Economie et agent-based modeling

C.H.

Excellent billet de Rajiv Sethi (par ailleurs auteur de très nombreux articles sur l’émergence des normes et des institutions, notamment celui-là sur l’émergence de la monnaie) sur l’intérêt et les limites de l’agent-based modeling en économie. Sethi restitue en fait le contenu d’un article récemment paru dans Nature. Je vous laisse lire le contenu du billet qui me semble plutôt bien équilibré dans son jugement, y compris sur ce qui reste le plus gros problème de cette forme de modélisation aujourd’hui : l’évaluation de sa validité. L’article de Nature souligne aussi les difficultés liées à la complexité même de ce type de modélisation qui nécessite souvent de réunir des compétences très diverses et typiquement interdisciplinaires.

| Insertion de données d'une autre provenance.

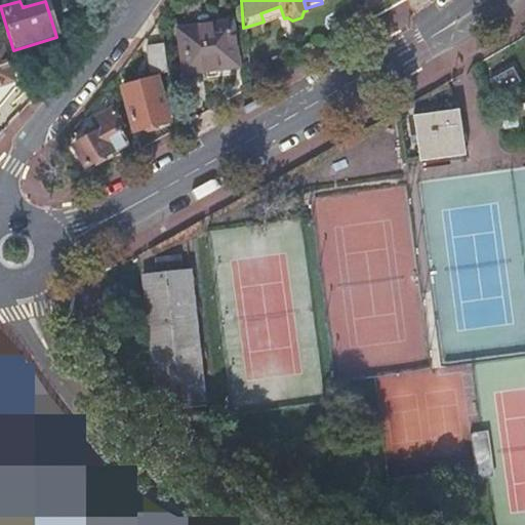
[(243,28),(244,32),(284,18),(280,6),(260,13),(264,22),(243,28)]
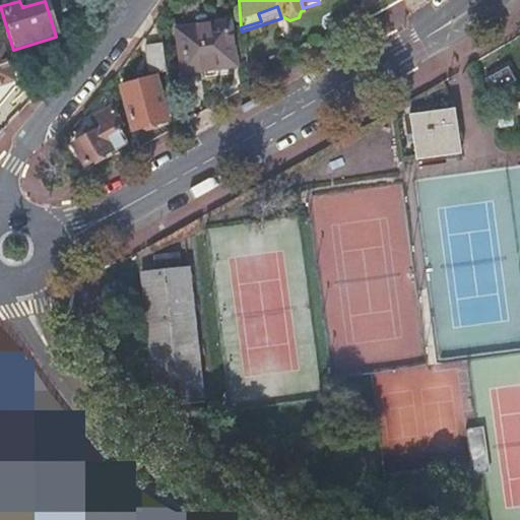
[(228,23),(176,31),(182,75),(235,68),(228,23)]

Sur le problème de l’évaluation des agent-based models, je suggère la lecture de cet article écrit à 8 mains par Robert Axelrod, Robert Axtell, Joshua Epstein et Michael Cohen qui propose une méthodologie d’évaluation des résultats à partir d’une démarche comparative et « d’alignement ». Je ne suis pas assez au fait de la littérature pour savoir si la méthodologie proposée par les auteurs est effectivement mise en oeuvre mais elle reste intéressante. Quoiqu’il en soit, il s’agit d’un outil complémentaire (et pas concurrent) aux modélisations plus analytiques qui, comme je l’ai déjà raconté ici, à permis dans d’autres sciences de réhabiliter au moins partiellement certaines théories (théorie de la sélection par le groupe en biologie évolutionnaire). Il n’y a aucune raison de penser que cela devrait être différent en économie.

Cela est d’autant plus vrai si l’on considère que l’économie s’est constituée dès les débuts de son histoire moderne (1776 avec Adam Smith) comme une science de la complexité où « l’ordre » (comprendre : les institutions économiques) est un résultat émergent d’interactions individuelles. C’est vrai bien sûr chez Smith (même si sa pensée ne se réduit pas à ça, on est bien d’accord), chez Menger mais aussi chez le grand opposant de ce dernier, Gustav Schmoller. L’idée de complexité est évidemment également centrale chez Schelling (un petit exemple ici). Les développements contemporains autour de la théorie des jeux évolutionnaires ont contribué à redynamiser cette tradition, bien qu’elle relève d’une approche méthodologique assez différente de l’agent-based modeling. D’ailleurs, pour comparer les résultats que donnent des modèles de jeux évolutionnaires stricto sensu (à base d’équations de réplication dynamique) et des modèles à agents multiples, on peut lire ce très intéressant ouvrage (je l’ai à peine commencé) de J. McKenzie Alexander. Plus généralement, sur l’histoire des explications en termes de « main invisible » en économie, on peut lire ce bouquin de Emrah Aydinonat, lequel a d’ailleurs un blog.